Return the lines below in which the string "Wells" occurs.

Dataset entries
--- --- ---

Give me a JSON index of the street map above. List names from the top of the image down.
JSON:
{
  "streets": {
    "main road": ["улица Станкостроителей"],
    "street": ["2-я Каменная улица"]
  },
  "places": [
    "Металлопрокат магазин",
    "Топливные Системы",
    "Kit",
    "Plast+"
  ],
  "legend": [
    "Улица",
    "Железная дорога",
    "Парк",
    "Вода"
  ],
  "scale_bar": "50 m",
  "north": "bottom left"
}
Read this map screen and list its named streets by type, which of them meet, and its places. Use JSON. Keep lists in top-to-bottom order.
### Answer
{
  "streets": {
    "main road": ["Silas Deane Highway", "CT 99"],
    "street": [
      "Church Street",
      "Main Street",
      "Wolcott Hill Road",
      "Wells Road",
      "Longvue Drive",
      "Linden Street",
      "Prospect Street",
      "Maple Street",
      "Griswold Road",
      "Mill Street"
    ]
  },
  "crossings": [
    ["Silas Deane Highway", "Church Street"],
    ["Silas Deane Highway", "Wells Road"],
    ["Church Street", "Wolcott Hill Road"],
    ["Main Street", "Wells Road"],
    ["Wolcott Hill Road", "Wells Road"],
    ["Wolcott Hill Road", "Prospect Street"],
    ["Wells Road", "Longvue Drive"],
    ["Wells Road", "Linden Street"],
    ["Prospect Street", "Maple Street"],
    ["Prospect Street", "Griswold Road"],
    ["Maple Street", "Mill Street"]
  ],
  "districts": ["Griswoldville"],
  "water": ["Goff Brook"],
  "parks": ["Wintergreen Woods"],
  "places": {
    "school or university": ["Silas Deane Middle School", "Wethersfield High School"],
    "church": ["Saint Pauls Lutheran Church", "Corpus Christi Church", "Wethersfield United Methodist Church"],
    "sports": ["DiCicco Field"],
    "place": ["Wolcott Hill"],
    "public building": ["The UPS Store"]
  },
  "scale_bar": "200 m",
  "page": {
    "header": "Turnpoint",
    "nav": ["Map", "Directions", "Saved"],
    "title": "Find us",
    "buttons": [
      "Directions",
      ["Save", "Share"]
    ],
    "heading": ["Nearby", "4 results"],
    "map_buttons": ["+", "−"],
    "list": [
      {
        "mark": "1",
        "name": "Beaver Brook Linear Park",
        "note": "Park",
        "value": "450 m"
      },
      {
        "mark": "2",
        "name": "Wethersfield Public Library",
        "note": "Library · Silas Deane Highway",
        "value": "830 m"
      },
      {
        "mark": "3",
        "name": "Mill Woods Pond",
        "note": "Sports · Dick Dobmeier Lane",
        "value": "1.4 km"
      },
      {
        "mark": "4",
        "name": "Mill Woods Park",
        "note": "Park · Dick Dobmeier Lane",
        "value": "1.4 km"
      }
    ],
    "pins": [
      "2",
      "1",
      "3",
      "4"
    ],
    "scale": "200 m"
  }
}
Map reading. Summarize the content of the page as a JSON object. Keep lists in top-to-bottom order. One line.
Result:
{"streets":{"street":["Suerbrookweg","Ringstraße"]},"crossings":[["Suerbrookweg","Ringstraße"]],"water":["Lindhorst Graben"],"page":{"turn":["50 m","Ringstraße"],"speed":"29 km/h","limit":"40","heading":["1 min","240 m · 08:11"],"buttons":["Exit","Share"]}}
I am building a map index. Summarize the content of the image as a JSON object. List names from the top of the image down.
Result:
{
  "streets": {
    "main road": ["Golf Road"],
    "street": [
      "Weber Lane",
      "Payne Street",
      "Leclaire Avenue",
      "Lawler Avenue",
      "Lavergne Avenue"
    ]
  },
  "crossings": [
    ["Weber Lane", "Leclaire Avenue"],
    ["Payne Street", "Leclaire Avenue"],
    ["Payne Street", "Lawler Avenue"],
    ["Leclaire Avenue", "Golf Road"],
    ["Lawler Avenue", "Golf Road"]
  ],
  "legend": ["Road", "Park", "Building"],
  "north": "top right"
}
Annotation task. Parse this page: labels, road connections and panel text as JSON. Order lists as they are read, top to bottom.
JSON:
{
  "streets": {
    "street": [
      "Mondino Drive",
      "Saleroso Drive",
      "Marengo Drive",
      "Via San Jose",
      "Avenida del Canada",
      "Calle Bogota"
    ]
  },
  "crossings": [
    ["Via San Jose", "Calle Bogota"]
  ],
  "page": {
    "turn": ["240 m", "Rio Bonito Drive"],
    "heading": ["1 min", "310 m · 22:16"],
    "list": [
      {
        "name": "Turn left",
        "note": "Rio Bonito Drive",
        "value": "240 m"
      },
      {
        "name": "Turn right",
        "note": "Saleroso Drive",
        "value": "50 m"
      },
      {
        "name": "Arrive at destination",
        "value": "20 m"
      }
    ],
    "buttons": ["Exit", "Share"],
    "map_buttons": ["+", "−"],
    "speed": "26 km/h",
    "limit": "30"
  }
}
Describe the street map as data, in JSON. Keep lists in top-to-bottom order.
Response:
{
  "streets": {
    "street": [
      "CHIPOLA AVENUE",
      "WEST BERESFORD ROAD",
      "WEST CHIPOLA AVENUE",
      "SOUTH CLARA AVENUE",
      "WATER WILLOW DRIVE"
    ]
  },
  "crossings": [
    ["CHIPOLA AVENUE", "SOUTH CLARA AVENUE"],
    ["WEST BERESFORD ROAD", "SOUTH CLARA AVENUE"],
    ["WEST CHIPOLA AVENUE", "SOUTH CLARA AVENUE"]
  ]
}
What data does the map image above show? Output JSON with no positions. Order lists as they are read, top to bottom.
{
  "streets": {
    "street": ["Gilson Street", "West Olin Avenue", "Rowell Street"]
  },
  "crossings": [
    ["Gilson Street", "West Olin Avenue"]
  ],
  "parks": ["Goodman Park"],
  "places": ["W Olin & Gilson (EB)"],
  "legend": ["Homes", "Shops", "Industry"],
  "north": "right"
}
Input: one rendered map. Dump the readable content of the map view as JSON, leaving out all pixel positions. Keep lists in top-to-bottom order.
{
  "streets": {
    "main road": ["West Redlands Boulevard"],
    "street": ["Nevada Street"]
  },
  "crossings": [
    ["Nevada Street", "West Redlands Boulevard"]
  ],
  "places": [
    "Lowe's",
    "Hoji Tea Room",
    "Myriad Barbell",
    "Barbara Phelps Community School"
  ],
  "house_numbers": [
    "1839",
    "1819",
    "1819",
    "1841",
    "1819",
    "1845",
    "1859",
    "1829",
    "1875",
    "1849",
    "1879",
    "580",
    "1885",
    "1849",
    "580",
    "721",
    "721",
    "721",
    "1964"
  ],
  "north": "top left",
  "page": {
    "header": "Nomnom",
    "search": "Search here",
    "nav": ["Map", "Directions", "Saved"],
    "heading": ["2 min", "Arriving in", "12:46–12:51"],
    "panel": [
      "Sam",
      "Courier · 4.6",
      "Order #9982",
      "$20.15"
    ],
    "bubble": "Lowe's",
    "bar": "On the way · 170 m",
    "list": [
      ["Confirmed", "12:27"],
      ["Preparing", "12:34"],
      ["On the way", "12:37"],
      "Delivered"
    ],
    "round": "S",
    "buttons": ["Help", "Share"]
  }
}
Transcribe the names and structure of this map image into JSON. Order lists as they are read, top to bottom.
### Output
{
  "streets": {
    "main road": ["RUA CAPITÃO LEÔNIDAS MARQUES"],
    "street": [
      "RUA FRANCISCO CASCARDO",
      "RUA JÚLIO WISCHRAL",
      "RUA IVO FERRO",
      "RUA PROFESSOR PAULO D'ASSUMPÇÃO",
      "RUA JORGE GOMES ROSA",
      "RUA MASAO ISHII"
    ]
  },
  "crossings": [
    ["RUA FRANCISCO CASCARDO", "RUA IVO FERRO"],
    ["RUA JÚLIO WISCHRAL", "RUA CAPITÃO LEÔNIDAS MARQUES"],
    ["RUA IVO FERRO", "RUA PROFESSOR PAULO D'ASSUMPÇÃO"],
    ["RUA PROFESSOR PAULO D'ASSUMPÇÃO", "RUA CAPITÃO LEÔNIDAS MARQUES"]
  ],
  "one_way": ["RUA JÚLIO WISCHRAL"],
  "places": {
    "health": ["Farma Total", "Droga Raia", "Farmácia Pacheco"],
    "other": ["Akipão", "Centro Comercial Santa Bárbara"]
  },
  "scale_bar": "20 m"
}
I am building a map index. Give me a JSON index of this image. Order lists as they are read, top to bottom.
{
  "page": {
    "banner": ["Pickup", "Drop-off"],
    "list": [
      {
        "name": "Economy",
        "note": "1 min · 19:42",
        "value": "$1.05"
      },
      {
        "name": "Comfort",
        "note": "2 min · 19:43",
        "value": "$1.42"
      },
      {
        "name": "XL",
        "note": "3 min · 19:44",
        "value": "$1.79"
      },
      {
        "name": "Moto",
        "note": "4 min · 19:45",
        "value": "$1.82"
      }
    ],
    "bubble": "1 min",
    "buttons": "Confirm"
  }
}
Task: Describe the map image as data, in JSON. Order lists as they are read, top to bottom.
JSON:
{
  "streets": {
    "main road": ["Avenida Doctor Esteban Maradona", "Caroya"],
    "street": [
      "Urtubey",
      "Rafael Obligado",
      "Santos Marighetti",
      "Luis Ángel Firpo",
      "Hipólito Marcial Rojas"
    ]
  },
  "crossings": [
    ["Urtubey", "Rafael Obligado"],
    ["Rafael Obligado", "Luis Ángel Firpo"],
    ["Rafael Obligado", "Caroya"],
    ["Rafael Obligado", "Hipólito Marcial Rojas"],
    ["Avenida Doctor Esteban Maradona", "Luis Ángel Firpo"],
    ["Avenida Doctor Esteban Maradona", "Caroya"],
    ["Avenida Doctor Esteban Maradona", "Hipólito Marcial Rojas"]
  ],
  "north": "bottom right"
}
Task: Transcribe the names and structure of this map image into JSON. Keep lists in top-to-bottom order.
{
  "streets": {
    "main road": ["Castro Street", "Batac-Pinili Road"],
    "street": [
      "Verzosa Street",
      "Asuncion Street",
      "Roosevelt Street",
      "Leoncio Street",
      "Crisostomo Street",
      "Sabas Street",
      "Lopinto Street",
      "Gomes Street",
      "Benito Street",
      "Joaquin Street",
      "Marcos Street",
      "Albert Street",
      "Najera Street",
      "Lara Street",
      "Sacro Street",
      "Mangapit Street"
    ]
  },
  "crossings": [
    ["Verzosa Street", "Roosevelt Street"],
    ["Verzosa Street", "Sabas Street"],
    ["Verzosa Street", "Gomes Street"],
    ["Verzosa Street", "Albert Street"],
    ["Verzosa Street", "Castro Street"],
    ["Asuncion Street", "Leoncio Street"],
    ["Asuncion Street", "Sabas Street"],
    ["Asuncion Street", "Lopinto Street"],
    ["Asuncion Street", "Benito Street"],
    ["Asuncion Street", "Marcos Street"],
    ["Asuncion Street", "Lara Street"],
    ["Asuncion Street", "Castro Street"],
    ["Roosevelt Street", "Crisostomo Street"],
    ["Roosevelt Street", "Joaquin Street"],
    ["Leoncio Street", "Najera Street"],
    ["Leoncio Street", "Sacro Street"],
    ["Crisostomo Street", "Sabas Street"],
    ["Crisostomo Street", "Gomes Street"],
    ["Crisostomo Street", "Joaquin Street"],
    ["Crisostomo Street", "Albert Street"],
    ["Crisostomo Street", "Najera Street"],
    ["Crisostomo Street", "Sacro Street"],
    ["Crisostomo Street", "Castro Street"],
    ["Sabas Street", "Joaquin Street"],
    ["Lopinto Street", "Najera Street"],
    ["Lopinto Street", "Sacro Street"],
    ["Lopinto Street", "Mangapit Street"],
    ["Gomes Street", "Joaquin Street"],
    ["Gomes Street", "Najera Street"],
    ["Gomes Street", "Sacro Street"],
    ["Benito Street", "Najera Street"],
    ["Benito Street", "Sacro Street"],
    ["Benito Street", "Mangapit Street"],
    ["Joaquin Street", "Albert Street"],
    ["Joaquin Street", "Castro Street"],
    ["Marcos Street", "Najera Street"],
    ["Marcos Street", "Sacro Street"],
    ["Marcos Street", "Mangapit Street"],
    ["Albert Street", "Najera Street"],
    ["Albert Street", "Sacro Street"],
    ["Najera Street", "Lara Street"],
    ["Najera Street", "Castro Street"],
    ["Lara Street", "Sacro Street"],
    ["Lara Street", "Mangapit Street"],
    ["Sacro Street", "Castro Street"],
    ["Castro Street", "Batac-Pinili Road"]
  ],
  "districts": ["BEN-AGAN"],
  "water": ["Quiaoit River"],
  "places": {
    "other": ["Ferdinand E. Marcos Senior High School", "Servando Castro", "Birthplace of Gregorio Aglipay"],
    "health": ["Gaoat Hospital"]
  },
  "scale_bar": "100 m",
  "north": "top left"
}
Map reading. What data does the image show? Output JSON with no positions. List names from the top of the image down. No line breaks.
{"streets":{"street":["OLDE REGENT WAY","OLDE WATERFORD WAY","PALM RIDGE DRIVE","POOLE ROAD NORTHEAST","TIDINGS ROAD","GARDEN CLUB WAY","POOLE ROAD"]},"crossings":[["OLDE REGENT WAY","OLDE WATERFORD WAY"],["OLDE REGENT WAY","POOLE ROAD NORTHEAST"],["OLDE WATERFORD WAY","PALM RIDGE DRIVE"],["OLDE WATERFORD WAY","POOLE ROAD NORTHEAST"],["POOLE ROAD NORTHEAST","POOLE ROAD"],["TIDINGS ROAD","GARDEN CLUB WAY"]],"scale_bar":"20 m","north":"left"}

--- --- ---

Reply to the task
      "Wells Road",
    ["Silas Deane Highway", "Wells Road"],
    ["Main Street", "Wells Road"],
    ["Wolcott Hill Road", "Wells Road"],
    ["Wells Road", "Longvue Drive"],
    ["Wells Road", "Linden Street"],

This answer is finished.